In his last show for CNN, “Reliable Sources” host Brian Stelter scolded his longtime employer, saying “It’s not partisan to stand up for decency and democracy and dialogue. It’s not partisan to stand up to demagogues.”
The line itself was partisan. There is judgment baked into the term, and no one had to ask Stelter who he was calling a demagogue. He’s written a book critical of former President Donald Trump and Fox News. The New Yorker called him “a TV face of the Trump resistance.” This stance has won him many fans, including the author Stephen King. But it also seems to have cost him a lucrative job, as CNN seeks to reinvent itself as a bias-free news source under new CEO Chris Licht.
This transformation will take more than the ousting of Stelter and legal analyst Jeffrey Toobin. Partisan bias isn’t just revealed in talk-show monologues, but also in the nuances of how news is presented. An example is the recent CNN Business analysis, picked up by other news outlets, that said the recent decline in gas prices amounts to getting a $100-a-month tax cut or raise.
Note to CNN: If it reads like a Democrat talking point, it’s partisan.
And suddenly, like a collective lightbulb flicked on in their heads, the people of the world finally understood the word "gaslighting"...https://t.co/97wtshckno
— Mary N. (@MarymaryNh) August 23, 2022
The final broadcast of “Reliable Sources” delivered strong ratings, by CNN standards, anyway. And Stelter’s departure was dignified, unlike that of Keith Olbermann, who has been ranting about MSNBC since he left the network more than a decade ago and who recently lit into his former employer on his new podcast.
In a scorched-earth diatribe that Megyn Kelly shared on her SiriusXM show, Olbermann demeaned MSNBC superstar Rachel Maddow and Alex Wagner, Maddow’s replacement four days a week, and he called morning-show host Joe Scarborough “one of the worst human beings I have ever met.” He said MSNBC had been an “industry joke” until he helped shape it into “the first and so far only even kinda liberal TV news network because I believed, and still believe, America needs a kinda liberal TV news network.”

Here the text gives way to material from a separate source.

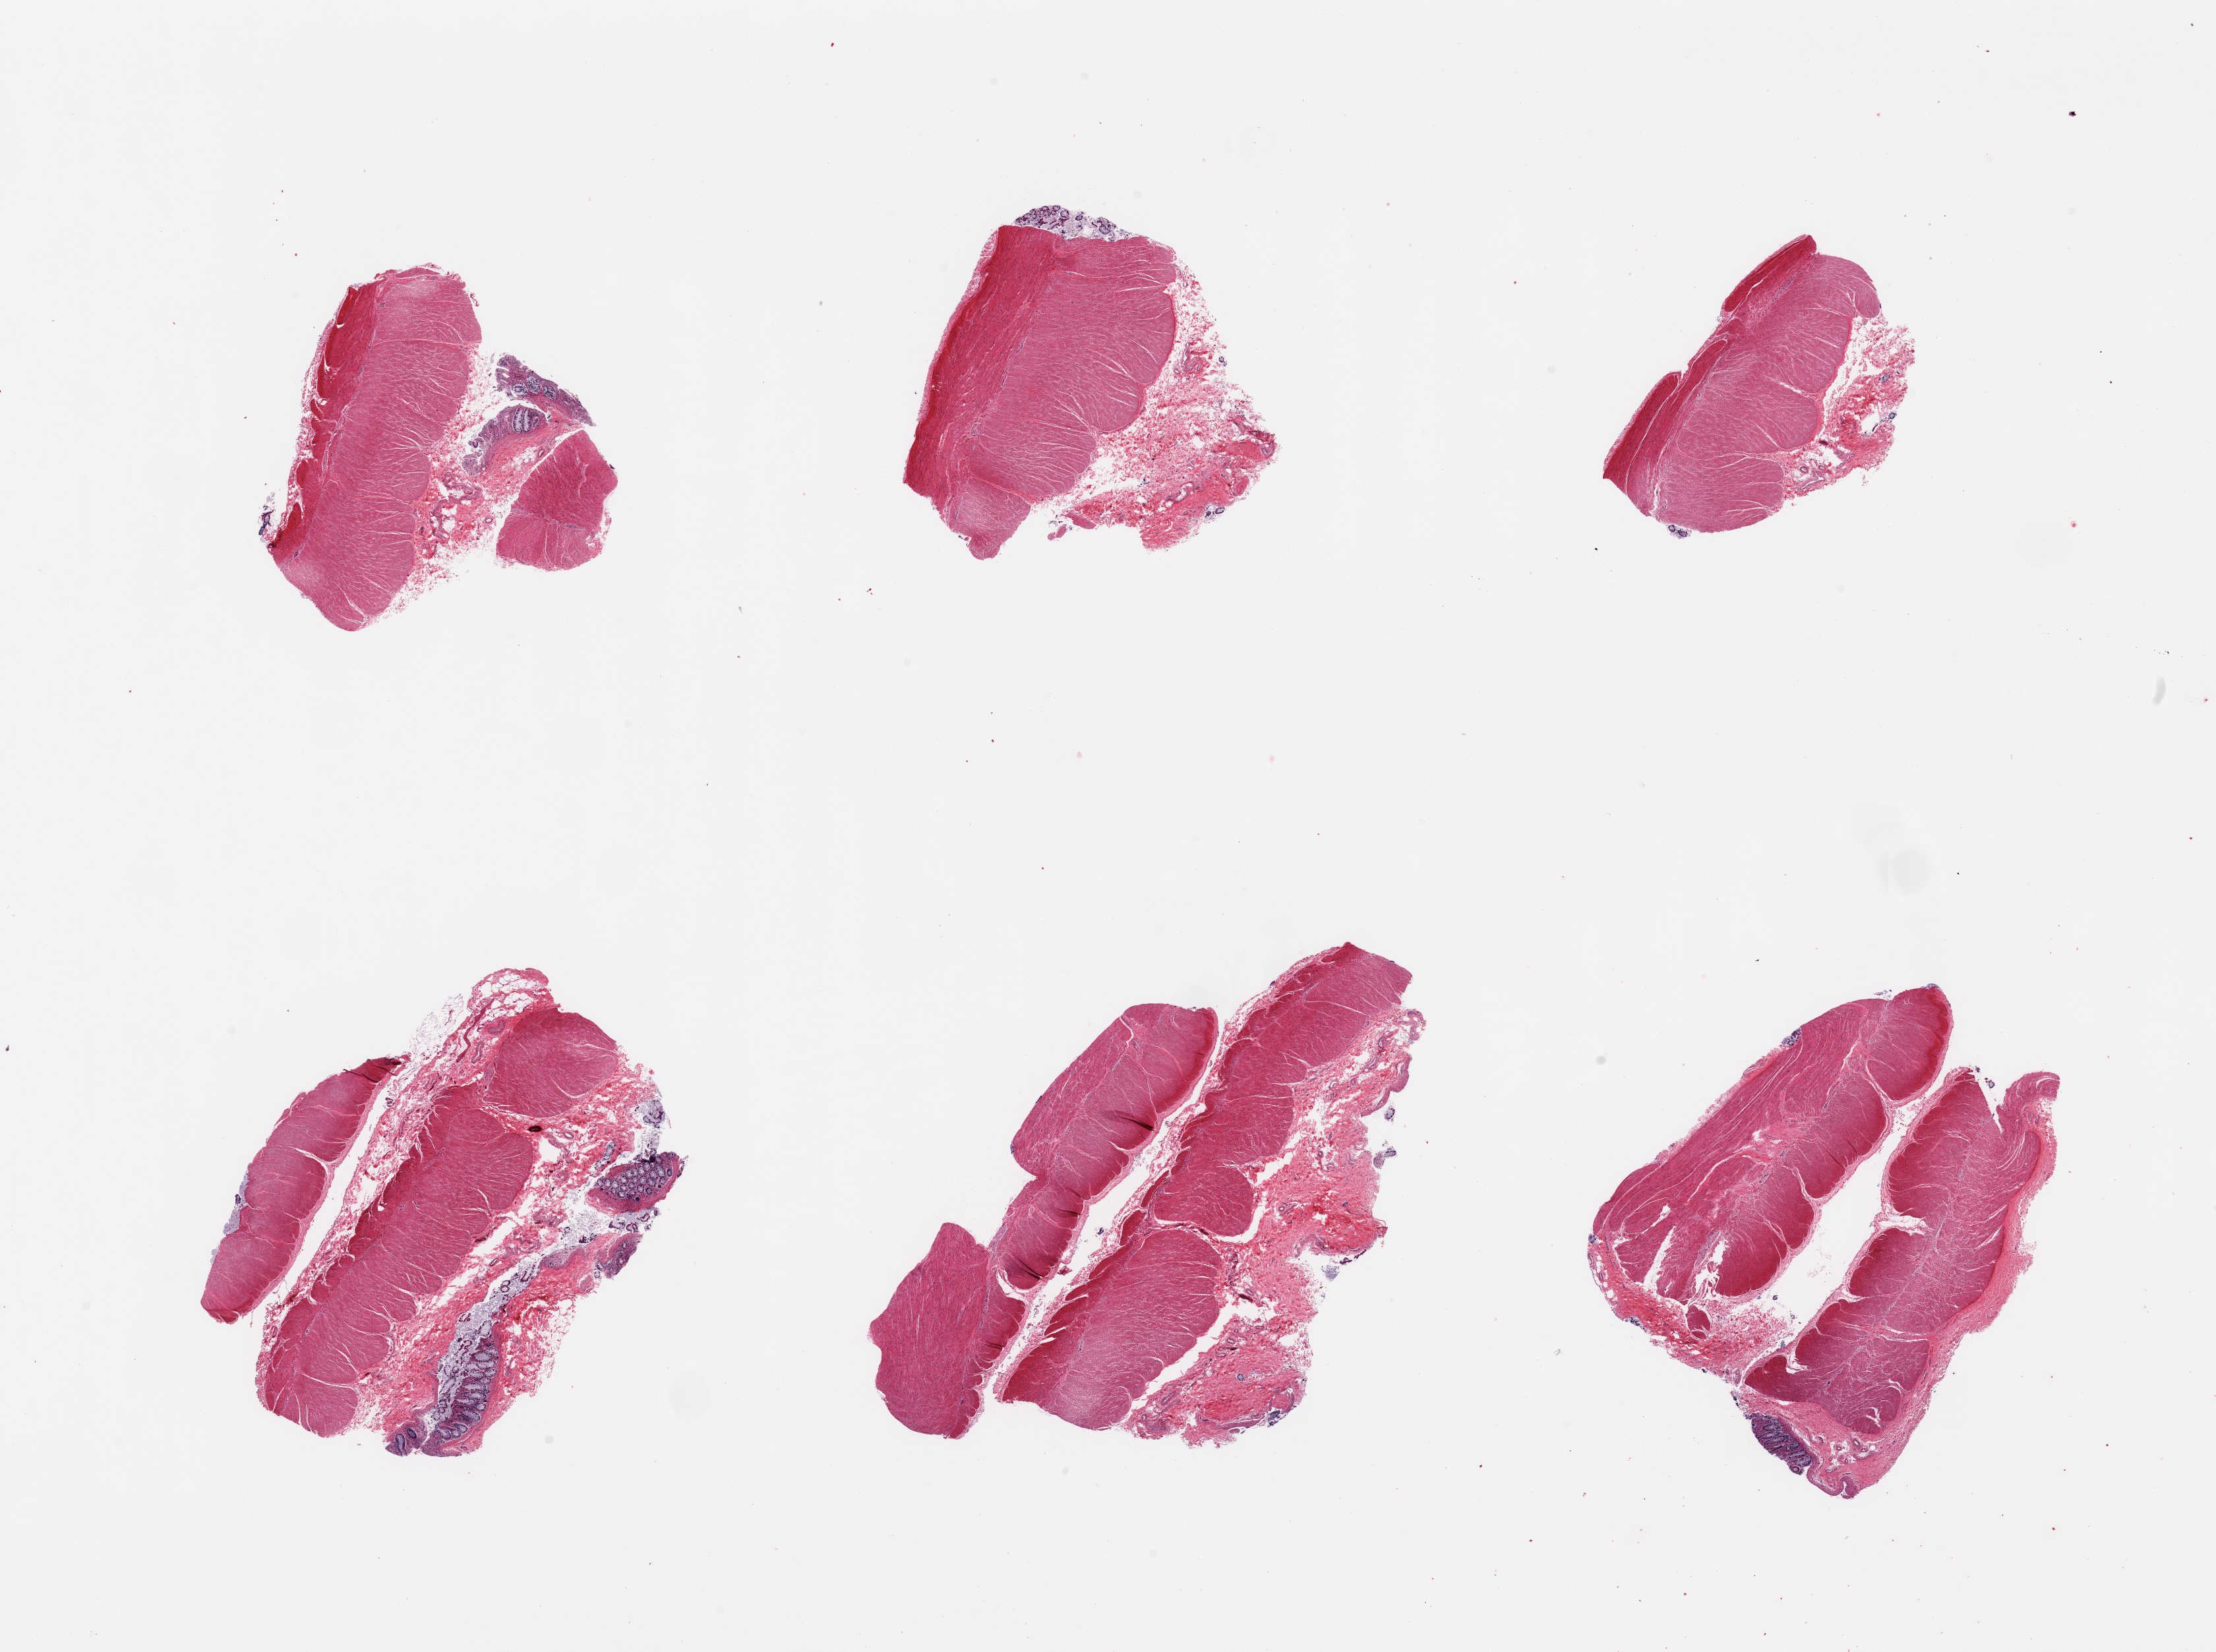
H&E whole-slide image, brightfield, a low-resolution overview of the entire scanned area, about 26.6 x 19.8 mm; PAXgene-fixed paraffin-embedded (PFPE) section; sampled site (target tissue): sigmoid colon; tissue donor sample. Male donor.
* reviewer comment on this tissue sample: 6 pieces; untrimmed mucosa comprises up to 10% of tissues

There’s so much to unpack here.
For one thing, most Americans believe all the major news networks but Fox lean liberal, which is one reason Fox consistently dominates cable news ratings. (In the second quarter of 2022, according to Nielsen, all but one of the top 10 cable news shows were on Fox.) It’s unclear who, besides Olbermann, thinks America needs a kinda liberal TV network, but it’s not Licht, the new guy at CNN.
Licht, who previously worked for MSNBC and helped develop Scarborough’s “Morning Joe” show, is reportedly determined to return CNN to the old-school ideal of reporting the news neutrally.
The Washington Post reported earlier this year that Licht told a friend, “There’s a difference between standing up for yourself and becoming part of the resistance.” But the resistance has been too much present in the Fourth Estate in recent years, which is why there are historically low levels of trust in the press.
All media — partisan or not — have been under attack throughout the Trump years, from the former president’s constant assault on “fake news” to the expletive recently used by Arizona’s Kari Lake, a Trump-backed candidate for governor and former news anchor who recently called the media “evil.”
Such rhetoric is wrong and damaging to democracy, which may not need a kinda liberal TV network, but decidedly needs a free press. But Licht is right: You can’t be part of the resistance — to any ideology — and insist that you’re impartial.
Meanwhile, the travails of CNN and MSNBC bring to mind the beginning and the end of America’s short-lived liberal radio network, Air America. The network started in 2004, at the height of the Rush Limbaugh era, when there was the sense that America needed a liberal radio network.
After several troubled iterations, the network went off the air in 2010, and one of its personalities, comedian Janeane Garofalo, later dismissively said that conservative shows succeed because conservatives are “comforted by authoritarian figures, they are comforted by marching in lockstep.”
That rhetoric isn’t much different from calling the media “evil.” One could more convincingly say that conservative media companies are simply better at business than their liberal counterparts, who have tried and failed to match their ratings (and profits) for three decades.
Will MSNBC ever go the way of Air America, or even the way of CNN, by renouncing its partisan leaning? Not anytime soon. With CNN smartly trying to claim the center at a time when many Americans say they are tired of hyperpartisanship, there’s room for MSNBC to be the network of the left and Fox of the right.
In this regard, the new CNN will be a great experiment. Do Americans really want news delivered neutrally, without a sly dig at the “other” side? Only time and Nielsen will tell. But the success of both Fox and Limbaugh suggest that CNN’s success may depend as much on its ability to entertain as its ability to report news.